Mark Twain once reiterated that “there are three kinds of lies: lies, damned lies and statistics.” And former president Jimmy Carter has made a post-presidential career out of lying about Israel. The latest is this doozy, which appeared in his November 29 op-ed in the New York Times:  “Over 4.5 million Palestinians live in these occupied territories…Most live largely under Israeli military rule…”

Not only is that a lie, but Carter knows it’s a lie. The former president has visited Ramallah , the Palestinian Authority’s capital city with a population of more than 57,000 residents, on numerous occasions — most recently in May 2015, when he placed a wreath at the tomb of arch-terrorist Yasser Arafat there. He has seen with his own eyes that there are no Israeli troops occupying that city, or any of the other cities where 98% of the Palestinian Arabs reside.

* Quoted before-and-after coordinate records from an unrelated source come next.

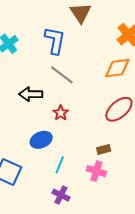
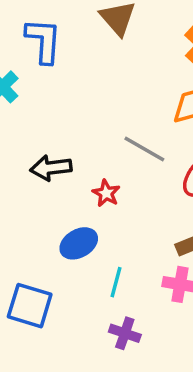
blue L-shape: (55, 40) -> (44, 41), moved
gray line: (62, 75) -> (144, 149), moved

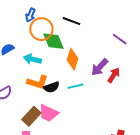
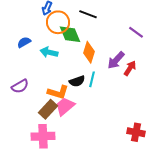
orange L-shape: (37, 82) -> (58, 92), moved
cyan line: (76, 86) -> (92, 79), turned -63
black semicircle: (51, 87) -> (77, 81), moved
pink trapezoid: (48, 113) -> (65, 106), turned 115

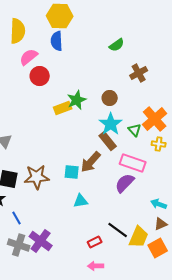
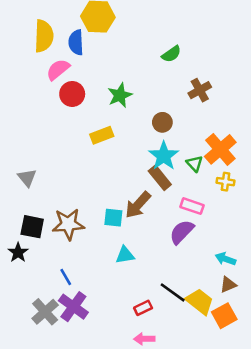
blue semicircle: (57, 41) -> (76, 42), moved
green star: (77, 100) -> (120, 95), moved
pink rectangle: (133, 163) -> (192, 206), size x0.7
blue line: (17, 218) -> (66, 277), moved
yellow trapezoid: (139, 237) -> (200, 301), turned -75
gray cross: (19, 245) -> (45, 312), turned 30

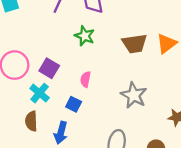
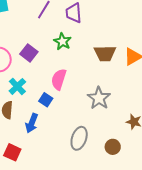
purple square: (49, 68) -> (29, 53), moved
pink semicircle: (86, 79) -> (59, 79), size x1.5

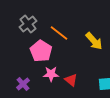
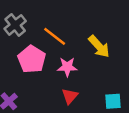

Carter knows that the PA, not Israel, rules those areas. He knows that the PA, not Israel, runs the schools, the courts, the police department, and all other aspects of daily life.

Since Carter used the figure 4.5-million in his op-ed, he must have been including Gaza in his accusation. Yet he knows there are no Israelis occupying Gaza. He knows that Hamas rules that area.

So how can the ex-president knowingly tell such blatant lies? The same question might be asked about many of his past statements about Israel:

— He wrote a book in 2006 accusing Israel of apartheid, and gave an interview to Tikkun in which he said that Israeli policies are actually “worse than what happened in South Africa.”

— He charged that “university campuses with high Jewish enrollment” blocked him from speaking about his book.

— He asserted that beginning in August 2004, Hamas “meticulously observed a cease-fire commitment” with Israel. (That period included the Hamas suicide-bombing massacre of 16 Israelis in Haifa and many other Hamas attacks.)

— He claimed (in his 1985 book, The Blood of Abraham) that Israel’s secret “goal” is to attain “boundaries similar to those in the time of King David.”

These are just a small sample from Carter’s record on Israel.

So we see that Carter’s lie about the Israeli “occupation,” in his New York Times op-ed, is just the latest in a long series of fabrications. It’s as if when it comes to Israel, he just can’t control himself. But what is the Times’ excuse for publishing such a blatant falsehood? Were the Times’ fact-checkers asleep when Carter submitted his op-ed?